DATASET EXTRACT:
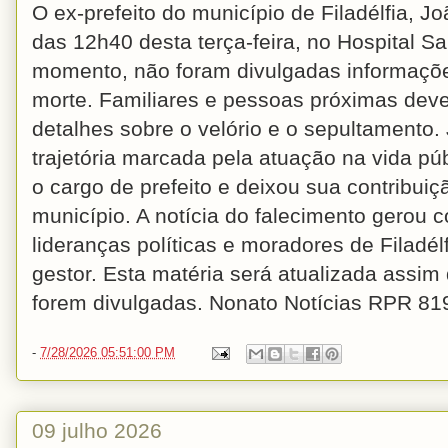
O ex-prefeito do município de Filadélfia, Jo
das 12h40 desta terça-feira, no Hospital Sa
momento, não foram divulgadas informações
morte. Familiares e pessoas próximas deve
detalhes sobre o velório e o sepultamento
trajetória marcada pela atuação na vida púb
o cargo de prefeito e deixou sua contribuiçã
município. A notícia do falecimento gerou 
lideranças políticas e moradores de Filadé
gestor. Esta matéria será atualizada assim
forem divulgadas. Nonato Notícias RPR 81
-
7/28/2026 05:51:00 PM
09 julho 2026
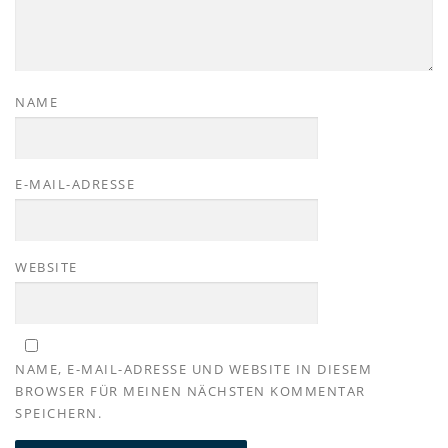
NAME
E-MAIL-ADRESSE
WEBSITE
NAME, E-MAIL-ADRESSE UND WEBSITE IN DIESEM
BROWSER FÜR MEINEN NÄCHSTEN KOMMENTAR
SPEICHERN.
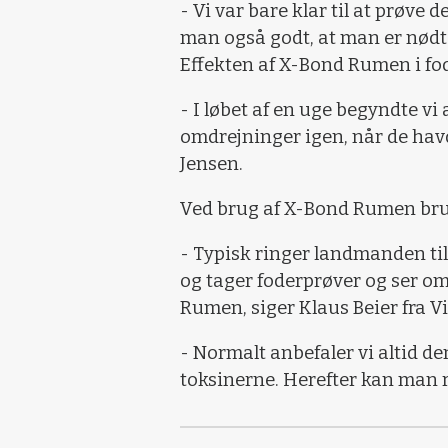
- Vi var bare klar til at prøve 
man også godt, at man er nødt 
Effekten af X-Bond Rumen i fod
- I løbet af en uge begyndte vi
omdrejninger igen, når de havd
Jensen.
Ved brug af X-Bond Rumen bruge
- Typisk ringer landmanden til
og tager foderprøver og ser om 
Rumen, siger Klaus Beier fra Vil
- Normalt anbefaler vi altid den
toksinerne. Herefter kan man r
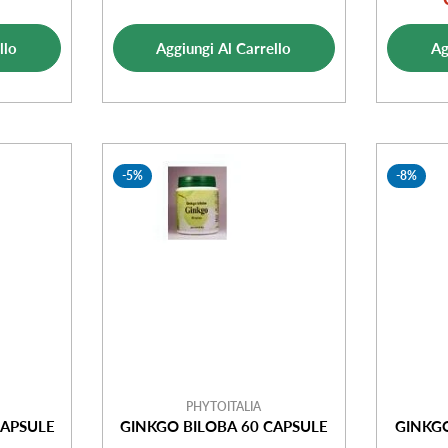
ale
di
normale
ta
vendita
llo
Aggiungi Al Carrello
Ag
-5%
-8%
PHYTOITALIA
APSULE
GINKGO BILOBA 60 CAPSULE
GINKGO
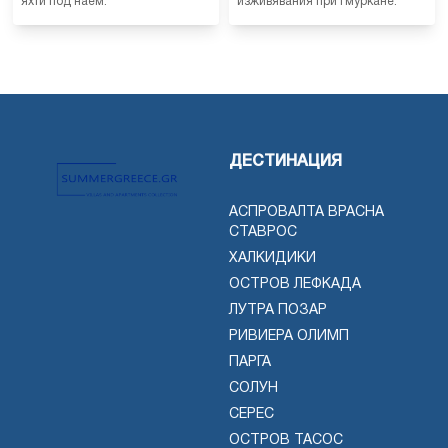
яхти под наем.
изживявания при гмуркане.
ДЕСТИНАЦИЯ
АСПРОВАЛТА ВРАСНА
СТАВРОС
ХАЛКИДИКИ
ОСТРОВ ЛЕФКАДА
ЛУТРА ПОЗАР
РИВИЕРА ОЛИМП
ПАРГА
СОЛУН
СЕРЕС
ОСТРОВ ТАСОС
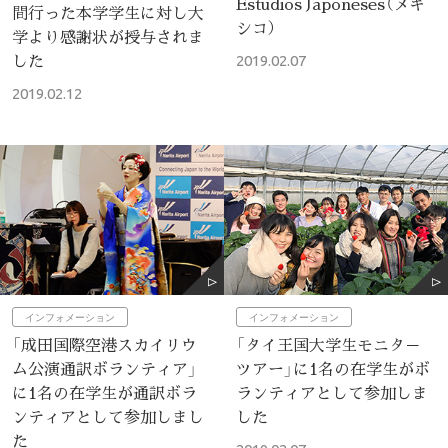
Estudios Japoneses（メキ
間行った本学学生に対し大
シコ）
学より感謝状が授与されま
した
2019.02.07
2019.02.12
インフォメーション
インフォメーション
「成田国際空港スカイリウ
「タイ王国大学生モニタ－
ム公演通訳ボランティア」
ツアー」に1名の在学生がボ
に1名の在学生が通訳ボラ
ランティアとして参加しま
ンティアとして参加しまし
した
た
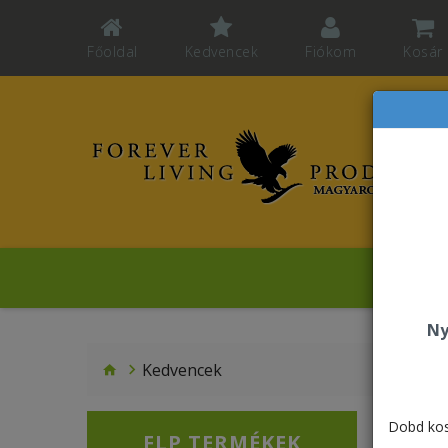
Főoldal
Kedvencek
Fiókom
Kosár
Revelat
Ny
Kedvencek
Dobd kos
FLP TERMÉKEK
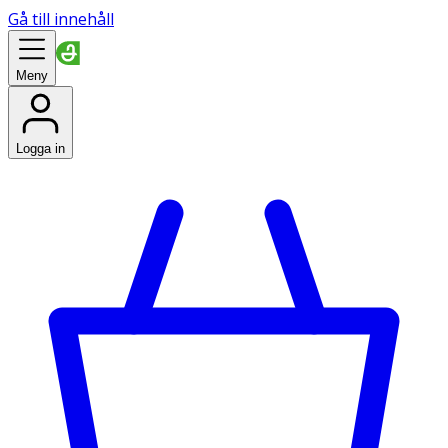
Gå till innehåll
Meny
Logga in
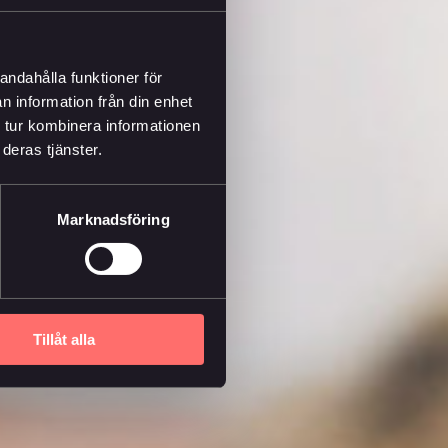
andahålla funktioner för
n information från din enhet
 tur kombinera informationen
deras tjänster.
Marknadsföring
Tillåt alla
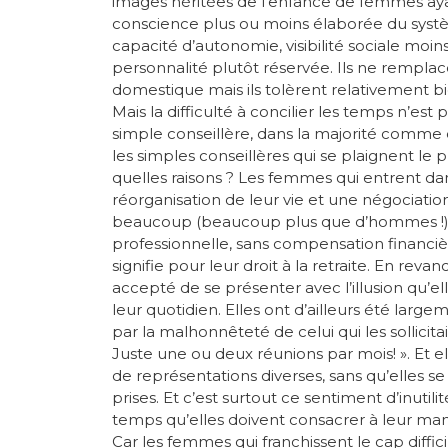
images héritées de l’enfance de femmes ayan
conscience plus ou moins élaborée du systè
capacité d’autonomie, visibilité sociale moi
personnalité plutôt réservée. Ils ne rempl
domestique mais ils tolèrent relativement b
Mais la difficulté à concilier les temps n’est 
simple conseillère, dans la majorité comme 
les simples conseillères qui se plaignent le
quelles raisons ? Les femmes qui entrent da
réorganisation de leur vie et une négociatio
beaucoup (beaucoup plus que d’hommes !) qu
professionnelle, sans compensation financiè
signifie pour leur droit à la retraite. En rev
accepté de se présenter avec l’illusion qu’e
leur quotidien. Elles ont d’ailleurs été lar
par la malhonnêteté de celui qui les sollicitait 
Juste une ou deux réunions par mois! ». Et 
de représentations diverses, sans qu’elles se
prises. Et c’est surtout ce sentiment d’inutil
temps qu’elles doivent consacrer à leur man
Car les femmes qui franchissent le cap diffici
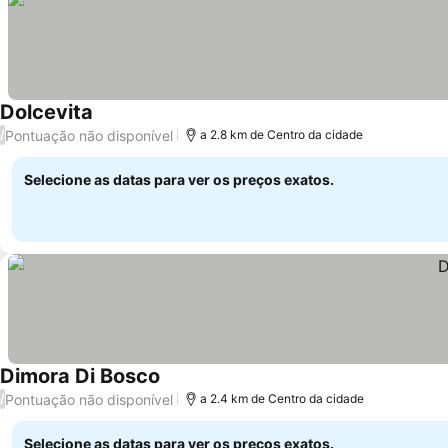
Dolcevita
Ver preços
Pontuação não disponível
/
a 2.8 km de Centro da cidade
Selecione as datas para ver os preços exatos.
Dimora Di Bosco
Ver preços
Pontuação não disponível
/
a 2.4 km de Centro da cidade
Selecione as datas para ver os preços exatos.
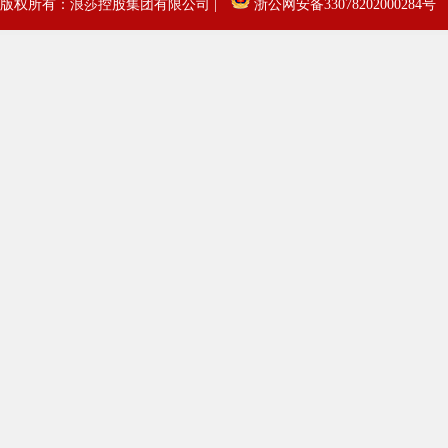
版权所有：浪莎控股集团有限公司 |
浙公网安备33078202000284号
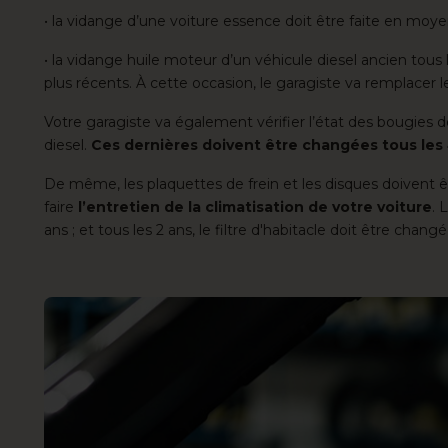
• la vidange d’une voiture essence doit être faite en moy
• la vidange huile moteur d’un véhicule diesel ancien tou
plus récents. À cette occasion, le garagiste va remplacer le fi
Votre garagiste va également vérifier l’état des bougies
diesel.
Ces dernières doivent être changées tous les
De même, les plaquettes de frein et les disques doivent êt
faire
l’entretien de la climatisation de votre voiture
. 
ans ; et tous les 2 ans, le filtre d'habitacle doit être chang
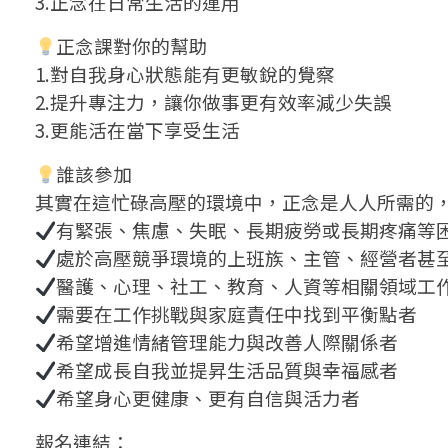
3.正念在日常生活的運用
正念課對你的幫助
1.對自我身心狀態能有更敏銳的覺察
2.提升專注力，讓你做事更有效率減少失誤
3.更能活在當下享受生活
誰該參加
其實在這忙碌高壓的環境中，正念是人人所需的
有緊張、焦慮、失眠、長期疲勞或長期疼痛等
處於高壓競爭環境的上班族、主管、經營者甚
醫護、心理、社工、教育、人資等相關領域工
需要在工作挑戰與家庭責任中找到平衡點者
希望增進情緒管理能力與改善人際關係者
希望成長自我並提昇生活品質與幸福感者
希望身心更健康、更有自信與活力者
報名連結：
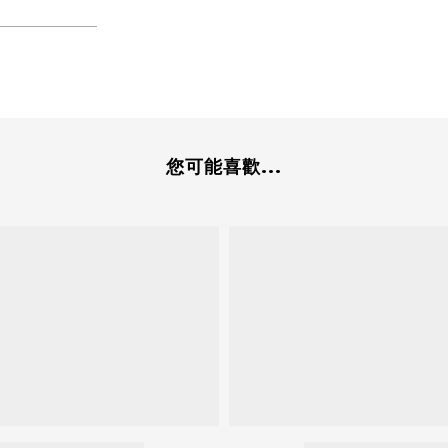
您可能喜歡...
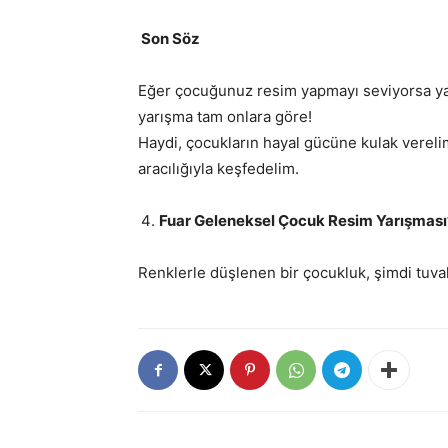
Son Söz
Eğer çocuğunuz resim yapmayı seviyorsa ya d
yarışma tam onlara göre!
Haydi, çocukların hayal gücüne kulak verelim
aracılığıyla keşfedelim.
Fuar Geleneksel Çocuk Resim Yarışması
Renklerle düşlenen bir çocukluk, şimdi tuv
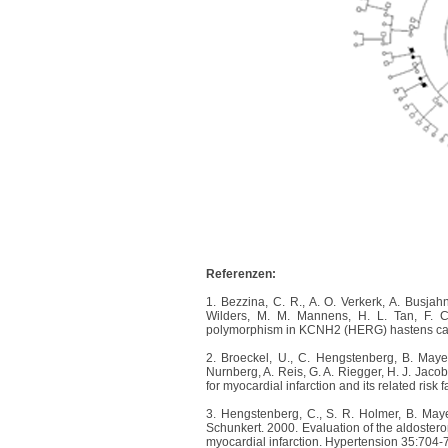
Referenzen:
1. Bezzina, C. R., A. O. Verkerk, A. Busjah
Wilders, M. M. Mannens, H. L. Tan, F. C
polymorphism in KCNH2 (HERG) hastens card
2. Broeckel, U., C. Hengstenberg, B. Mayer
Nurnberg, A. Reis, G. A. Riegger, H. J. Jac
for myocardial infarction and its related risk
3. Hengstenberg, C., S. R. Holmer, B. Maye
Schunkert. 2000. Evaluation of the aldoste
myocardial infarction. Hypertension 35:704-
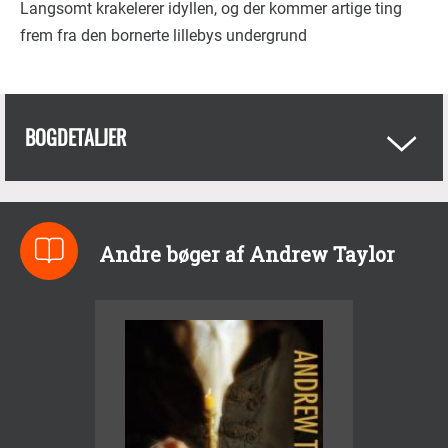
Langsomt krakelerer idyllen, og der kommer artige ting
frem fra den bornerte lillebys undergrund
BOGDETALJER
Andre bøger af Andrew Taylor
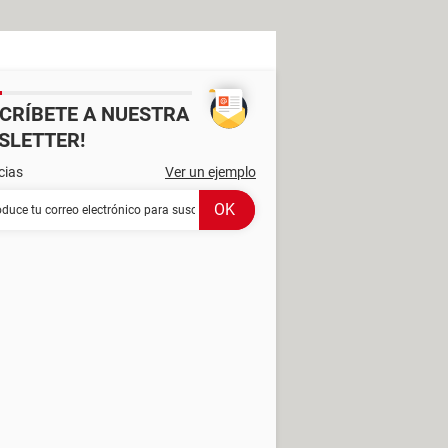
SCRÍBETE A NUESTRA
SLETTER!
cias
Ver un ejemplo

TASK DIRECTIONS: Leave out the pictures; repeat the data exactly.

ANSWER TO THIS PROBLEM:
O ex-prefeito do município de Filadélfia, Jo
das 12h40 desta terça-feira, no Hospital Sa
momento, não foram divulgadas informações
morte. Familiares e pessoas próximas deve
detalhes sobre o velório e o sepultamento
trajetória marcada pela atuação na vida púb
o cargo de prefeito e deixou sua contribuiçã
município. A notícia do falecimento gerou 
lideranças políticas e moradores de Filadé
gestor. Esta matéria será atualizada assim
forem divulgadas. Nonato Notícias RPR 81
-
7/28/2026 05:51:00 PM
09 julho 2026
NAME
E-MAIL-ADRESSE
WEBSITE
NAME, E-MAIL-ADRESSE UND WEBSITE IN DIESEM
BROWSER FÜR MEINEN NÄCHSTEN KOMMENTAR
SPEICHERN.
- Vi var bare klar til at prøve 
man også godt, at man er nødt 
Effekten af X-Bond Rumen i fod
- I løbet af en uge begyndte vi
omdrejninger igen, når de havd
Jensen.
Ved brug af X-Bond Rumen bruge
- Typisk ringer landmanden til
og tager foderprøver og ser om 
Rumen, siger Klaus Beier fra Vil
- Normalt anbefaler vi altid den
toksinerne. Herefter kan man r
ale
di
normale
ta
vendita
llo
Aggiungi Al Carrello
Ag
-5%
-8%
PHYTOITALIA
APSULE
GINKGO BILOBA 60 CAPSULE
GINKGO
яхти под наем.
изживявания при гмуркане.
ДЕСТИНАЦИЯ
АСПРОВАЛТА ВРАСНА
СТАВРОС
ХАЛКИДИКИ
ОСТРОВ ЛЕФКАДА
ЛУТРА ПОЗАР
РИВИЕРА ОЛИМП
ПАРГА
СОЛУН
СЕРЕС
ОСТРОВ ТАСОС
Estudios Japoneses（メキ
間行った本学学生に対し大
シコ）
学より感謝状が授与されま
した
2019.02.07
2019.02.12
インフォメーション
インフォメーション
「成田国際空港スカイリウ
「タイ王国大学生モニタ－
ム公演通訳ボランティア」
ツアー」に1名の在学生がボ
に1名の在学生が通訳ボラ
ランティアとして参加しま
ンティアとして参加しまし
した
た
Főoldal
Kedvencek
Fiókom
Kosár
Revelat
Ny
Kedvencek
Dobd kos
FLP TERMÉKEK
Gå till innehåll
Meny
Logga in
andahålla funktioner för
n information från din enhet
 tur kombinera informationen
deras tjänster.
Marknadsföring
Tillåt alla
images héritées de l’enfance de femmes ayan
conscience plus ou moins élaborée du systè
capacité d’autonomie, visibilité sociale moi
personnalité plutôt réservée. Ils ne rempl
domestique mais ils tolèrent relativement b
Mais la difficulté à concilier les temps n’est 
simple conseillère, dans la majorité comme 
les simples conseillères qui se plaignent le
quelles raisons ? Les femmes qui entrent da
réorganisation de leur vie et une négociatio
beaucoup (beaucoup plus que d’hommes !) qu
professionnelle, sans compensation financiè
signifie pour leur droit à la retraite. En rev
accepté de se présenter avec l’illusion qu’e
leur quotidien. Elles ont d’ailleurs été lar
par la malhonnêteté de celui qui les sollicitait 
Juste une ou deux réunions par mois! ». Et 
de représentations diverses, sans qu’elles se
prises. Et c’est surtout ce sentiment d’inutil
temps qu’elles doivent consacrer à leur man
Car les femmes qui franchissent le cap diffici
Dolcevita
Ver preços
Pontuação não disponível
/
a 2.8 km de Centro da cidade
Selecione as datas para ver os preços exatos.
Dimora Di Bosco
Ver preços
Pontuação não disponível
/
a 2.4 km de Centro da cidade
Selecione as datas para ver os preços exatos.
版权所有：浪莎控股集团有限公司 |
浙公网安备33078202000284号
• la vidange d’une voiture essence doit être faite en moy
• la vidange huile moteur d’un véhicule diesel ancien tou
plus récents. À cette occasion, le garagiste va remplacer le fi
Votre garagiste va également vérifier l’état des bougies
diesel.
Ces dernières doivent être changées tous les
De même, les plaquettes de frein et les disques doivent êt
faire
l’entretien de la climatisation de votre voiture
. 
ans ; et tous les 2 ans, le filtre d'habitacle doit être chang
3.正念在日常生活的運用
正念課對你的幫助
1.對自我身心狀態能有更敏銳的覺察
2.提升專注力，讓你做事更有效率減少失誤
3.更能活在當下享受生活
誰該參加
其實在這忙碌高壓的環境中，正念是人人所需的
有緊張、焦慮、失眠、長期疲勞或長期疼痛等
處於高壓競爭環境的上班族、主管、經營者甚
醫護、心理、社工、教育、人資等相關領域工
需要在工作挑戰與家庭責任中找到平衡點者
希望增進情緒管理能力與改善人際關係者
希望成長自我並提昇生活品質與幸福感者
希望身心更健康、更有自信與活力者
報名連結：
您可能喜歡...
Son Söz
Eğer çocuğunuz resim yapmayı seviyorsa ya d
yarışma tam onlara göre!
Haydi, çocukların hayal gücüne kulak verelim
aracılığıyla keşfedelim.
Fuar Geleneksel Çocuk Resim Yarışması
Renklerle düşlenen bir çocukluk, şimdi tuv
Referenzen:
1. Bezzina, C. R., A. O. Verkerk, A. Busjah
Wilders, M. M. Mannens, H. L. Tan, F. C
polymorphism in KCNH2 (HERG) hastens card
2. Broeckel, U., C. Hengstenberg, B. Mayer
Nurnberg, A. Reis, G. A. Riegger, H. J. Jac
for myocardial infarction and its related risk
3. Hengstenberg, C., S. R. Holmer, B. Maye
Schunkert. 2000. Evaluation of the aldoste
myocardial infarction. Hypertension 35:704-
Langsomt krakelerer idyllen, og der kommer artige ting
frem fra den bornerte lillebys undergrund
BOGDETALJER
Andre bøger af Andrew Taylor
SCRÍBETE A NUESTRA
SLETTER!
cias
Ver un ejemplo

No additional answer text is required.